Not that he expected to find anything. But at least it kept his mind occupied.
And then he saw it: a pinhole on the left-side disguised by a fold in the surface. It was near the roof. A perfect circle of darkness barely a millimetre wide.
Of course! It all made sense now. He thought of the Sentinel driving him away with finely pointed antennae tips. Such gooey creatures would have trouble with regular buttons or switches, but they could make fine, jabbing needles. He could still feel some of the wounds it had inflicted.
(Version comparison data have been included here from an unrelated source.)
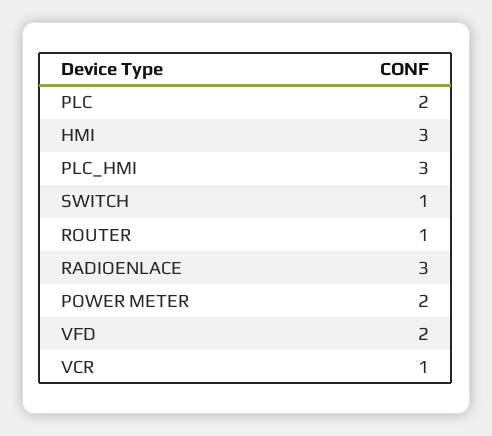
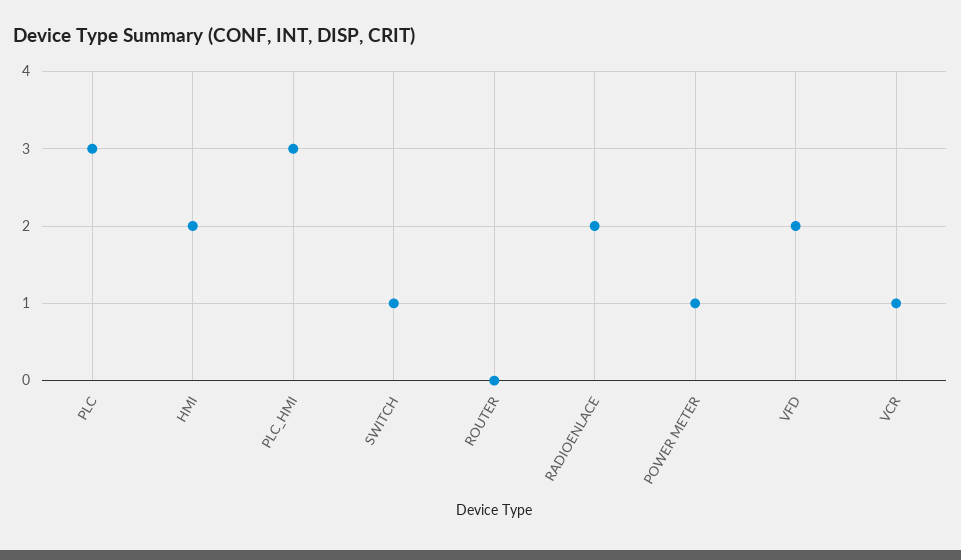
  {
-   "PLC": 2,
+   "PLC": 3,
-   "HMI": 3,
+   "HMI": 2,
    "PLC_HMI": 3,
    "SWITCH": 1,
-   "ROUTER": 1,
+   "ROUTER": 0,
-   "RADIOENLACE": 3,
+   "RADIOENLACE": 2,
-   "POWER METER": 2,
+   "POWER METER": 1,
    "VFD": 2,
    "VCR": 1
  }

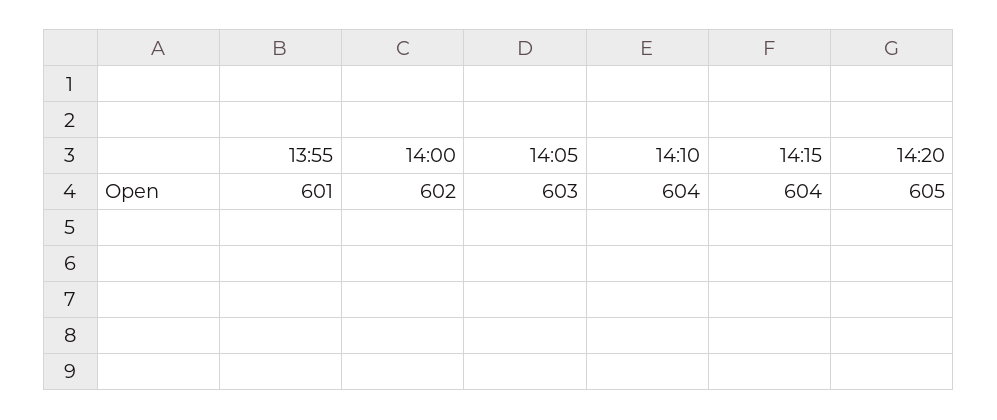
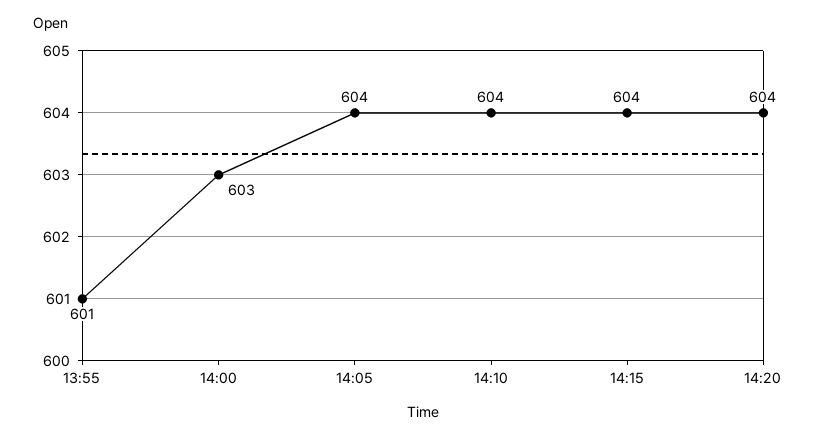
  {
    "13:55": 601,
-   "14:00": 602,
+   "14:00": 603,
-   "14:05": 603,
+   "14:05": 604,
    "14:10": 604,
    "14:15": 604,
-   "14:20": 605
+   "14:20": 604
  }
And that was all he needed. A needle. A pin. A paperclip. A piece of wire. He searched his pockets. String, coins, bits of soggy paper, the leftover scanner block already falling to bits from the damp. The stub of a pencil, some forgotten chewing gum — but nothing he could use.
He took another breath. His nose was pressed against the ceiling now. And still the water kept rising. He could feel it lapping round his mouth. One or two deep breaths was all he had left.
He tilted his head, pressed his face to the glassy ceiling, and filled his lungs. The water closed over him, leaving a few tantalising bubbles of air in the surface of the passage, but that was all. When this breath was gone, that would be it. His struggles would be over.